:: Document text
As an added bonus, proper use of deep perspective point of view helps prevent some of the most common issues I see in fiction manuscripts:

  • Headhopping and Author Intrusion
  • Writing Character’s Thoughts
  • Telling, not showing

Today I’m going to cover headhopping, author intrusion, and writing character’s thoughts. I’ll look at showing and telling next week.

Headhopping

Changing the point of view character in a scene is referred to as headhopping, which can be confusing for the reader. For example, the following paragraph shows three viewpoints in three sentences, first Alice, then Ben, then Dr Cook:

It was all too much for Alice. She turned, clung to Ben’s lapels and sobbed. Her heart was breaking. Ben held her against his chest and allowed the grief of years to be brutalised by hope. Dr Cook looked on benignly, waiting for her grief to subside before he continued with his examination.

This should be revised so the entire paragraph is from the viewpoint of a single character, the character who is most affected by the actions in that scene. This character should be named first, so the reader knows who is the point of view character in the scene.

Remember, a scene has a specific structure (which I discussed when I visited Seekerville). Adding a line break and *** does not create a new scene.

Yes, I’ve seen it done.

I think the author was breaking up the narrative into “scenes” to show she understood the rule of only having one point of view character per scene. But my reaction was that either she didn’t know how to write a proper scene, or that she was too lazy to revise her manuscript properly. Either way, the substandard writing showed a lack of respect for her potential readers.

Author Intrusion

If you’re using deep perspective point of view properly, the story is being told through the eyes of your characters. Author intrusion is when you slip out of the character’s viewpoint and tell the story as the author. An author intrusion can be as simple as one wrong word—an English character who says y’all or pavement. An American who says boot instead of trunk. A high school dropout who talks about serendipity.

For example, I have blonde hair courtesy of an excellent hairdresser. I might look in the mirror and think it’s time to get my roots touched up, but I’m not going to think of my hair colour if that’s not the focus of the scene:

The wind blew Alice’s carefully coiffured blonde hair everywhere.

It’s boring, right? Instead, deepen the point of view:

The gentle breeze whipped into a frenzy, blowing Alice’s hair everywhere–in front of her eyes, into her mouth. So much for the half-hour she’d spend drying and styling a professional coiffure for her job interview.

Author intrusion can also be more noticeable moralising and editorialising—the kind of preachiness which once gave Christian fiction a bad name (I think most authors now know better).

To avoid author intrusion, remember that every word needs to be consistent with what your viewpoint character can see or hear, or what they would think. Nothing more.
::::
:: Data for this exercise
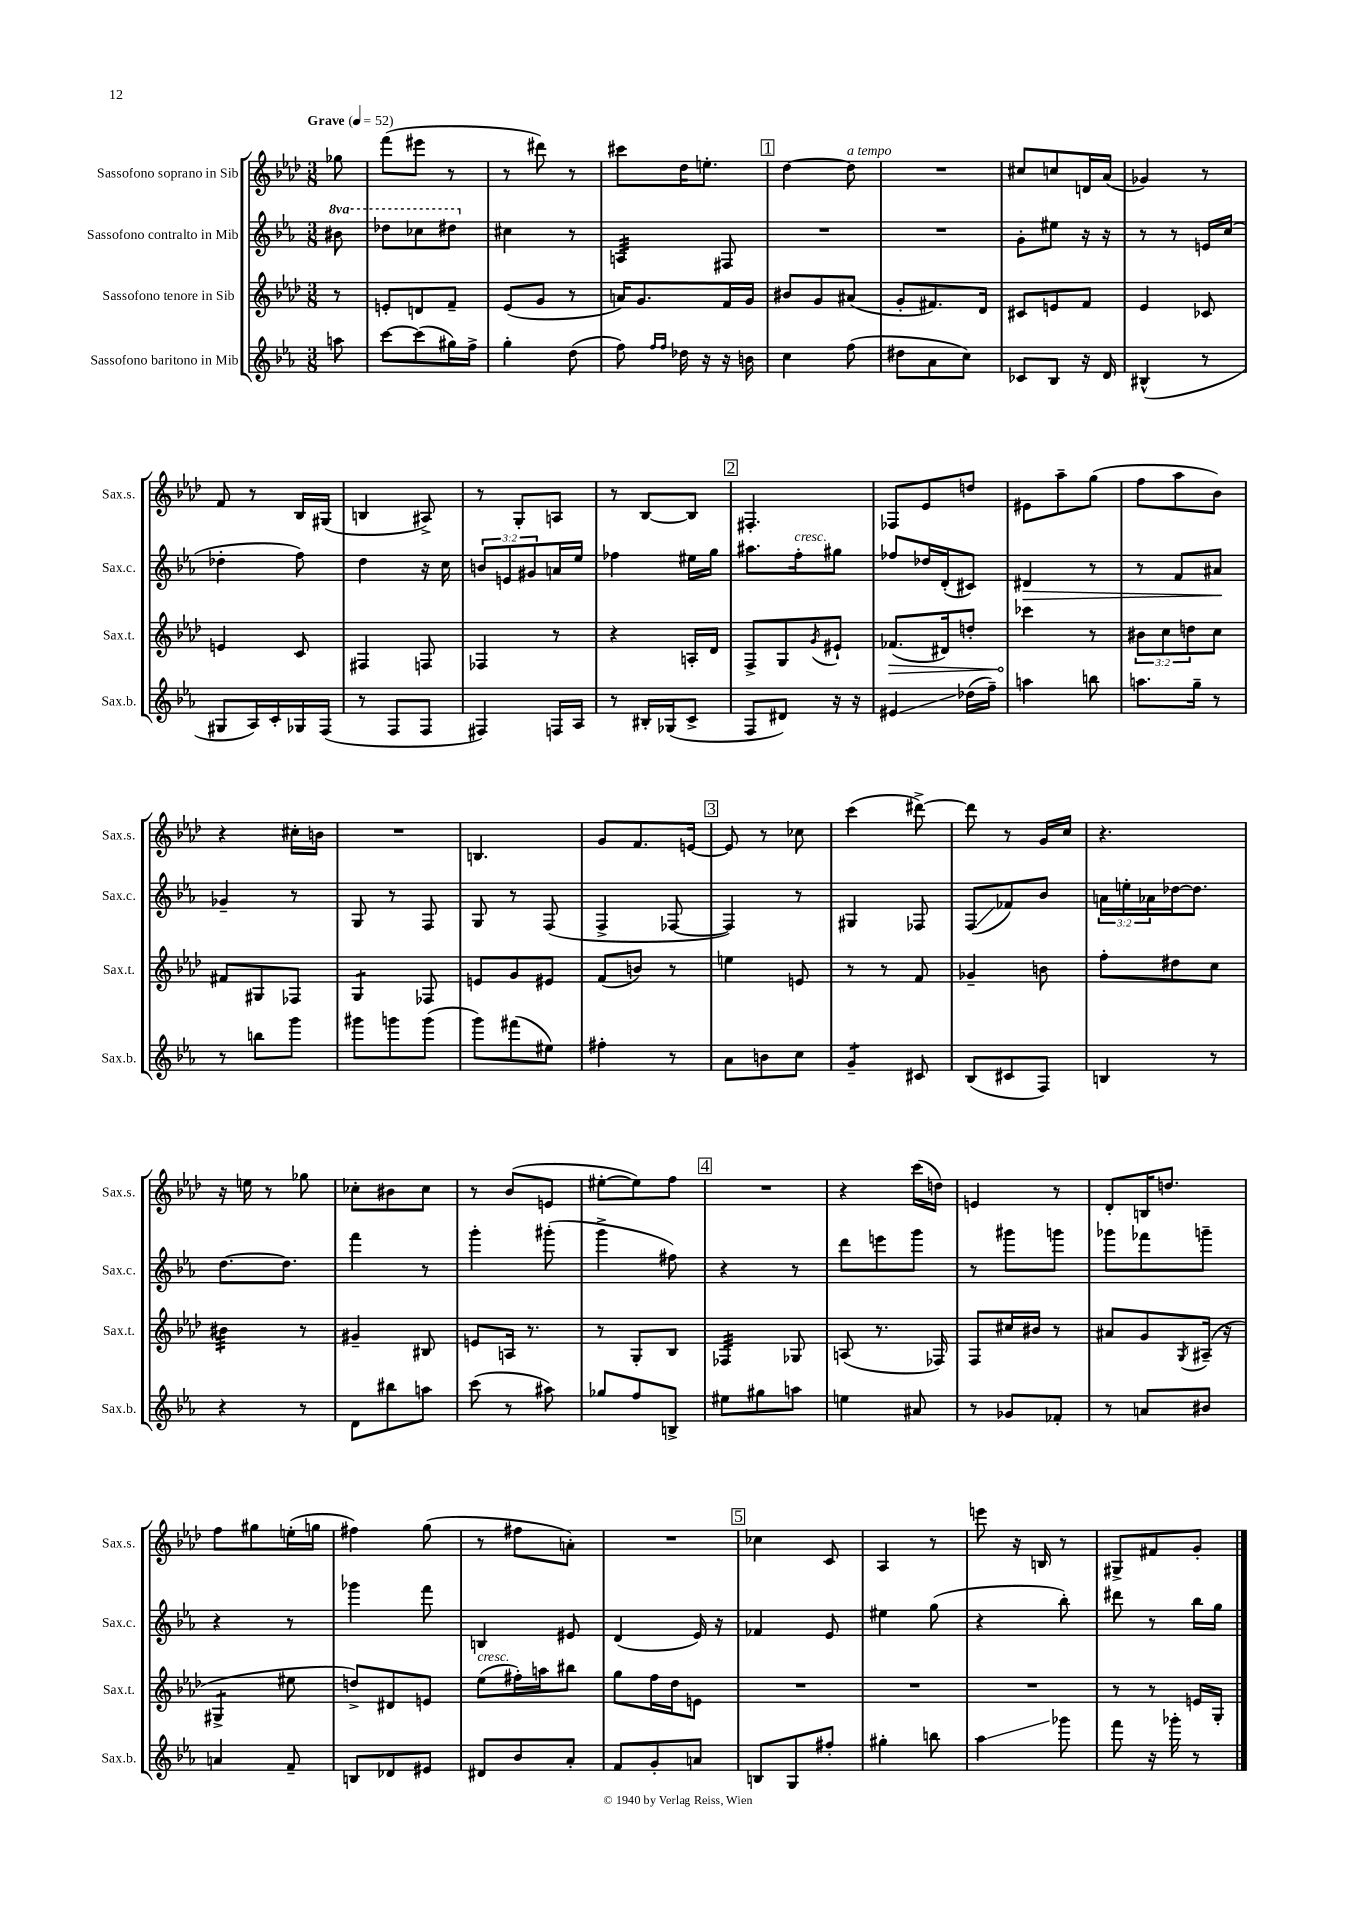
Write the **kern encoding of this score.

**kern	**kern	**kern	**kern
*staff4	*staff3	*staff2	*staff1
*clefG2	*clefG2	*clefG2	*clefG2
*k[b-e-a-]	*k[b-e-a-d-]	*k[b-e-a-]	*k[b-e-a-d-]
*M3/8	*M3/8	*M3/8	*M3/8
*MM52	*MM52	*MM52	*MM52
8aa	8r	8bb#	8gg-
=	=	=	=
[8ccc	8e'	8ddd-	(8fff
(8ccc]	8d	8ccc-	8eee#
16gg#)	8f~	8ddd#	8r
16ff^	.	.	.
=	=	=	=
4gg'	(8e-	4cc#	8r
.	8g	.	8ddd#)
(8dd	8r	8r	8r
=	=	=	=
8ff)	16a)	4A	8ccc#
.	8.g	.	.
16qqff	.	.	.
16qqff	.	.	.
16dd-	.	.	16dd-
16r	.	.	8.ee'
16r	16f	8F#	.
16b	16g	.	.
=	=	=	=
4cc	8b#	4.r	[4dd-
.	8g	.	.
(8ff	(8a#	.	8dd-]
=	=	=	=
8dd#	8g'	4.r	4.r
8a-	8.f#)	.	.
8cc)	.	.	.
.	16d-	.	.
=	=	=	=
8c-	8c#	8g'	8cc#
8B-	8e	8ee#	8cc
16r	8f	16r	16d
16d	.	16r	(16a-
=	=	=	=
(4B#^^	4e-	8r	4g-)
.	.	8r	.
8r	8c-	16e	8r
.	.	(16cc	.
=	=	=	=
8G#	4e	4dd-'	8f
16A-)	.	.	8r
16c'	.	.	.
16G-	8c	8ff)	16B-
(16F	.	.	(16G#
=	=	=	=
8r	4F#	4dd	4B
8F	.	.	.
8F	8F	16r	8A#^)
.	.	16cc	.
=	=	=	=
4F#)	4F-	12b	8r
.	.	12e	.
.	.	.	8G'
.	.	12g#	.
16F	8r	16a	8A
16A-	.	16ee-	.
=	=	=	=
8r	4r	4ff-	8r
16B#'	.	.	[8B-
(16G-	.	.	.
8c^	16A'	16ee#	8B-]
.	16d-	16gg	.
=	=	=	=
8F	8F^	8.aa#	4.F#'
8d#)	8G	.	.
.	.	16ff'	.
.	8qg	.	.
16r	8e#`	8gg#	.
16r	.	.	.
=	=	=	=
4e#	(8.f-	8ff-	8F-
.	.	16dd-	8e-
.	16d#)	(16d'	.
(16dd-	8dd'	8c#)	8dd
16ff~)	.	.	.
=	=	=	=
4aa	4ccc-	4d#	8e#
.	.	.	8aa-~
8bb	8r	8r	(8gg
=	=	=	=
8.aa	12b#	8r	8ff
.	12cc	.	.
.	.	8f	8aa-
.	12dd	.	.
16gg~	.	.	.
8r	8cc	8a#	8b-)
=	=	=	=
8r	8f#	4g-~	4r
8bb	8G#	.	.
8ggg	8F-	8r	16cc#'
.	.	.	16b
=	=	=	=
8ggg#	4G	8G	4.r
8ggg	.	8r	.
(8ggg	8F-	8F	.
=	=	=	=
8ggg)	8e	8G	4.B
(8fff#	8g	8r	.
8ee#)	8e#	(8F	.
=	=	=	=
4ff#'	(8f	4F^	8g
.	8b)	.	8.f
8r	8r	[8F-	.
.	.	.	[16e
=	=	=	=
8a-	4ee	4F-])	8e]
8b	.	.	8r
8cc	8e	8r	8cc-
=	=	=	=
4g~	8r	4G#	(4ccc
.	8r	.	.
8c#	8f	8F-	[8ddd#^)
=	=	=	=
(8B-	4g-~	(8F	8ddd#]
8c#	.	8f-)	8r
8F)	8b	8b-	16g
.	.	.	16cc
=	=	=	=
4B	8ff'	24a	4.r
.	.	24ee'	.
.	.	24a-	.
.	8dd#	[16dd-	.
.	.	8.dd-]	.
8r	8cc	.	.
=	=	=	=
4r	4b#	[8.dd	16r
.	.	.	16ee
.	.	.	8r
.	.	8.dd]	.
8r	8r	.	8gg-
=	=	=	=
8d	4g#~	4fff	8cc-'
8bb#	.	.	8b#
8aa	8B#	8r	8cc-
=	=	=	=
(8ccc	8e	4ggg'	8r
8r	16A	.	(8b-
.	8.r	.	.
8aa#)	.	(8ggg#'	8e
=	=	=	=
8gg-	8r	4ggg^	[8ee#'
8ff	8G'	.	8ee#])
8B^	8B-	8ff#)	8ff
=	=	=	=
8ee#	4F-	4r	4.r
8gg#	.	.	.
8aa	8G-	8r	.
=	=	=	=
4ee	(8A	8ddd	4r
.	8.r	8eee	.
8a#	.	8ggg	(16ccc
.	16F-)	.	16dd)
=	=	=	=
8r	8F	8r	4e
8g-	16cc#	8ggg#	.
.	16b#	.	.
8f-'	8r	8ggg	8r
=	=	=	=
8r	8a#	8ggg-	8d-'
8a	8g	8fff-	16B
.	.	.	8.dd
.	8qG	.	.
8b#	(16A#~	8ggg~	.
.	16r	.	.
=	=	=	=
4a	4G#^	4r	8ff
.	.	.	8gg#
8f~	8ee#	8r	(16ee'
.	.	.	16gg
=	=	=	=
8B	8dd^)	4ggg-	4ff#)
8d-	8d#	.	.
8e#	8e	8fff	(8gg
=	=	=	=
8d#	(8ee-	4B	8r
8b-	16ff#')	.	8ff#
.	16aa	.	.
8a-'	8bb#	8e#	8a')
=	=	=	=
8f	8gg	(4d	4.r
8g'	16ff	.	.
.	16dd-	.	.
8a	8e	16e-)	.
.	.	16r	.
=	=	=	=
8B	4.r	4f-	4cc-
8G	.	.	.
8ff#'	.	8e-	8c
=	=	=	=
4gg#'	4.r	4ee#	4A-
8bb	.	(8gg	8r
=	=	=	=
4aa-	4.r	4r	8eee
.	.	.	16r
.	.	.	16B
8ggg-	.	8bb-')	8r
=	=	=	=
8fff	8r	8ddd#	8G#^
16r	8r	8r	8f#
16ggg-'	.	.	.
8r	16e	16bb-	8g'
.	16G'	16gg	.
==	==	==	==
*-	*-	*-	*-
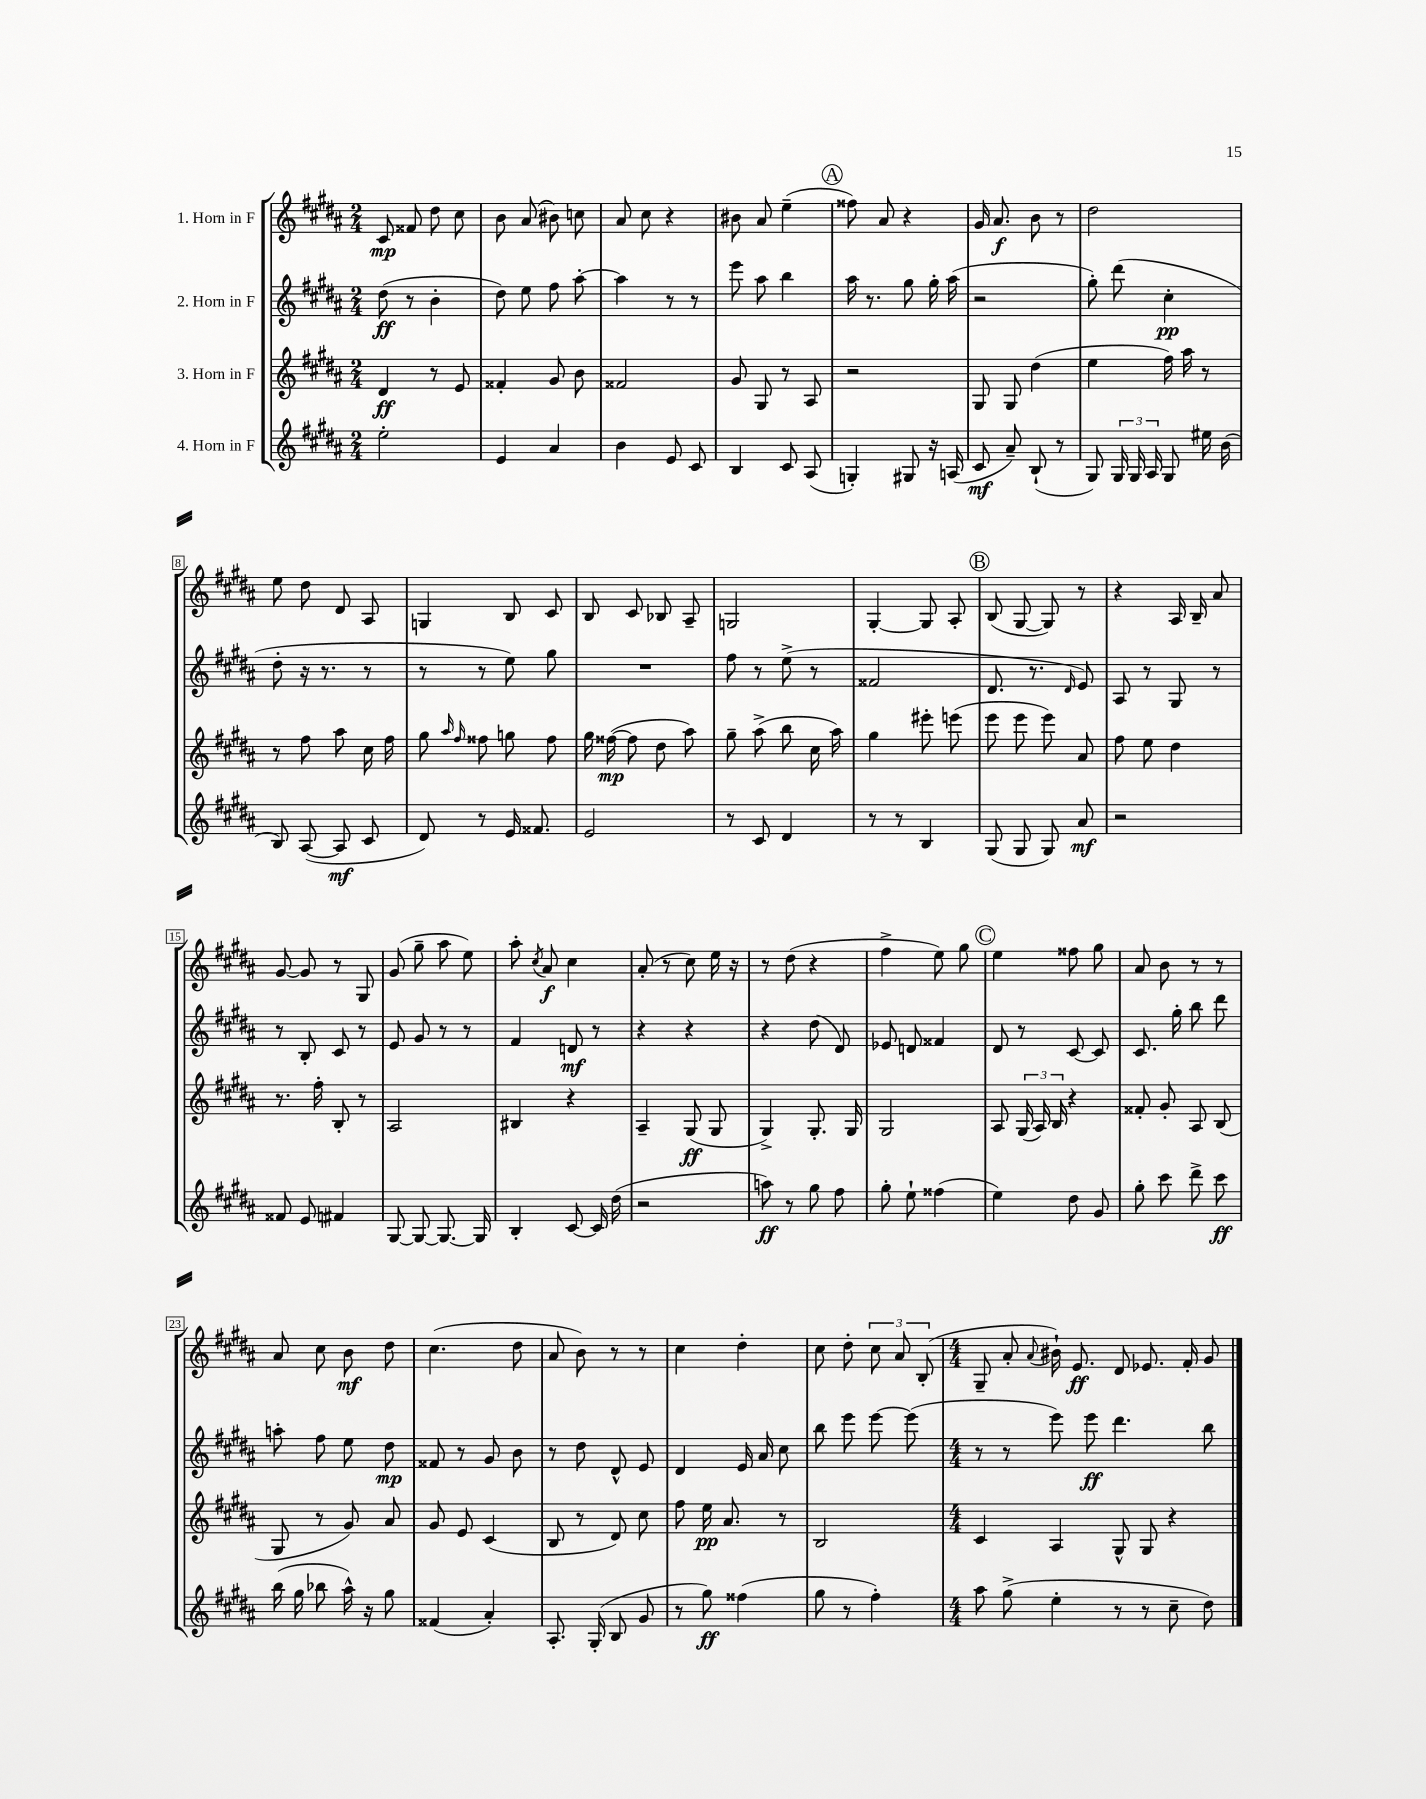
::::
Tasks to perform
**a)** In the writing advice text, what is headhopping?
**b)** Pull out every line of the rows that contains the string "kern", matching case exactly.
The writing advice text and the rows are separate material.

Final answers
**a)** Changing the point of view character in a scene.

**b)**
Write the **kern encoding of this score.
**kern	**kern	**kern	**kern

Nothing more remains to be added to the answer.